Exercise:
Please present every line of the listing below as a numbered list, dropping blank lines and leaving the pictures out of your answer.

Stored items

----------------------------------------

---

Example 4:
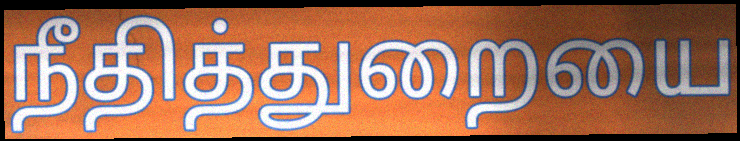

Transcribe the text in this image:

நீதித்துறையை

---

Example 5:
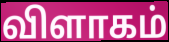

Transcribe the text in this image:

விளாகம்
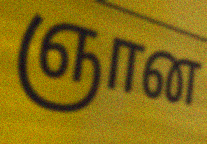
ஞான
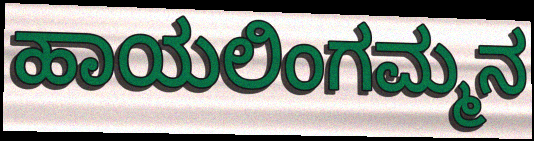
ಹಾಯಲಿಂಗಮ್ಮನ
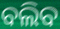
ବଲିବ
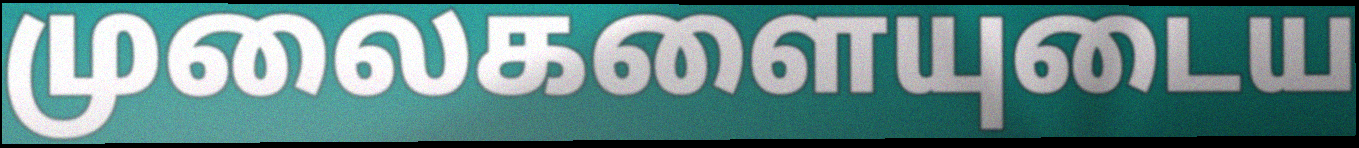
முலைகளையுடைய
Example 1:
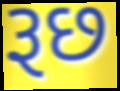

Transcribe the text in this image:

રૂછ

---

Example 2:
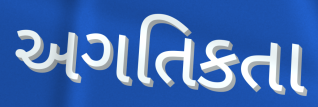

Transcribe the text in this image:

અગતિકતા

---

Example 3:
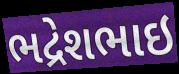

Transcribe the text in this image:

ભદ્રેશભાઇ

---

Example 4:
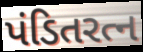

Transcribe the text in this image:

પંડિતરત્ન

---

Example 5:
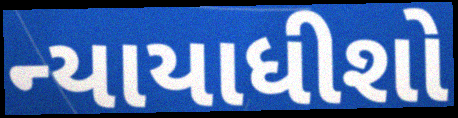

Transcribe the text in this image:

ન્યાયાધીશો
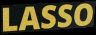
LASSO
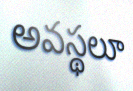
అవస్థలూ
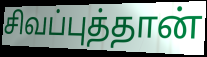
சிவப்புத்தான்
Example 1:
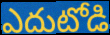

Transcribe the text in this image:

ఎదుటోడి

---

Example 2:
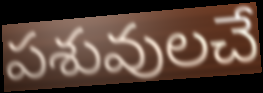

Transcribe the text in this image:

పశువులచే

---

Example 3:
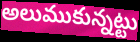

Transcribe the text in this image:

అలుముకున్నట్టు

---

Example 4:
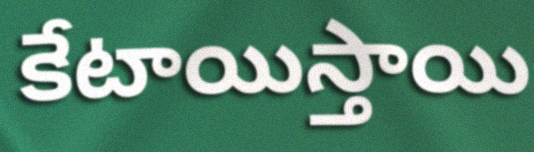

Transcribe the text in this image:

కేటాయిస్తాయి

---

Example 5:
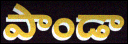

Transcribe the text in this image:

పాండా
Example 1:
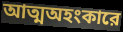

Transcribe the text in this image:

আত্মঅহংকারে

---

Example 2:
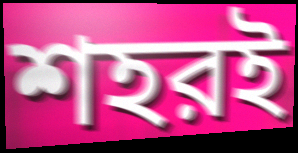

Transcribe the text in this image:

শহরই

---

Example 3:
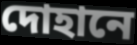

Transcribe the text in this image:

দোহানে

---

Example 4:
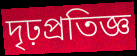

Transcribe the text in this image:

দৃঢ়প্রতিজ্ঞ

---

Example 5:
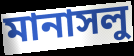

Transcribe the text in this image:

মানাসলু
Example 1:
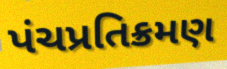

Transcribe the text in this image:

પંચપ્રતિક્રમણ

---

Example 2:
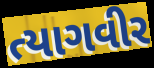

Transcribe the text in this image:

ત્યાગવીર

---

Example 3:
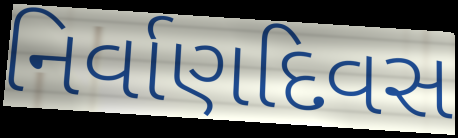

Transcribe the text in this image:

નિર્વાણદિવસ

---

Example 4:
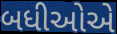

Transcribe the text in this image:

બધીઓએ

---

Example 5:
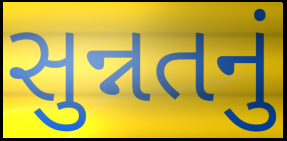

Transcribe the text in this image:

સુન્નતનું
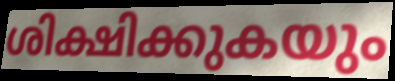
ശിക്ഷിക്കുകയും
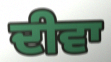
ਦੀਵਾ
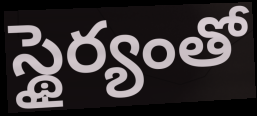
స్థైర్యంతో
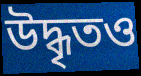
উদ্ধৃতও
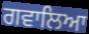
ਗਵਾਲਿਆ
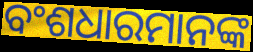
ବଂଶଧାରମାନଙ୍କ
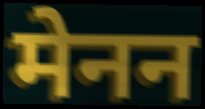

----------------------------------------

Solution to this exercise:
1. ---
2. Example 4:
3. Transcribe the text in this image:
4. நீதித்துறையை
5. ---
6. Example 5:
7. Transcribe the text in this image:
8. விளாகம்
9. ஞான
10. ಹಾಯಲಿಂಗಮ್ಮನ
11. ବଲିବ
12. முலைகளையுடைய
13. Example 1:
14. Transcribe the text in this image:
15. રૂછ
16. ---
17. Example 2:
18. Transcribe the text in this image:
19. અગતિકતા
20. ---
21. Example 3:
22. Transcribe the text in this image:
23. ભદ્રેશભાઇ
24. ---
25. Example 4:
26. Transcribe the text in this image:
27. પંડિતરત્ન
28. ---
29. Example 5:
30. Transcribe the text in this image:
31. ન્યાયાધીશો
32. LASSO
33. అవస్థలూ
34. சிவப்புத்தான்
35. Example 1:
36. Transcribe the text in this image:
37. ఎదుటోడి
38. ---
39. Example 2:
40. Transcribe the text in this image:
41. పశువులచే
42. ---
43. Example 3:
44. Transcribe the text in this image:
45. అలుముకున్నట్టు
46. ---
47. Example 4:
48. Transcribe the text in this image:
49. కేటాయిస్తాయి
50. ---
51. Example 5:
52. Transcribe the text in this image:
53. పాండా
54. Example 1:
55. Transcribe the text in this image:
56. আত্মঅহংকারে
57. ---
58. Example 2:
59. Transcribe the text in this image:
60. শহরই
61. ---
62. Example 3:
63. Transcribe the text in this image:
64. দোহানে
65. ---
66. Example 4:
67. Transcribe the text in this image:
68. দৃঢ়প্রতিজ্ঞ
69. ---
70. Example 5:
71. Transcribe the text in this image:
72. মানাসলু
73. Example 1:
74. Transcribe the text in this image:
75. પંચપ્રતિક્રમણ
76. ---
77. Example 2:
78. Transcribe the text in this image:
79. ત્યાગવીર
80. ---
81. Example 3:
82. Transcribe the text in this image:
83. નિર્વાણદિવસ
84. ---
85. Example 4:
86. Transcribe the text in this image:
87. બધીઓએ
88. ---
89. Example 5:
90. Transcribe the text in this image:
91. સુન્નતનું
92. ശിക്ഷിക്കുകയും
93. ਦੀਵਾ
94. స్థైర్యంతో
95. উদ্ধৃতও
96. ਗਵਾਲਿਆ
97. ବଂଶଧାରମାନଙ୍କ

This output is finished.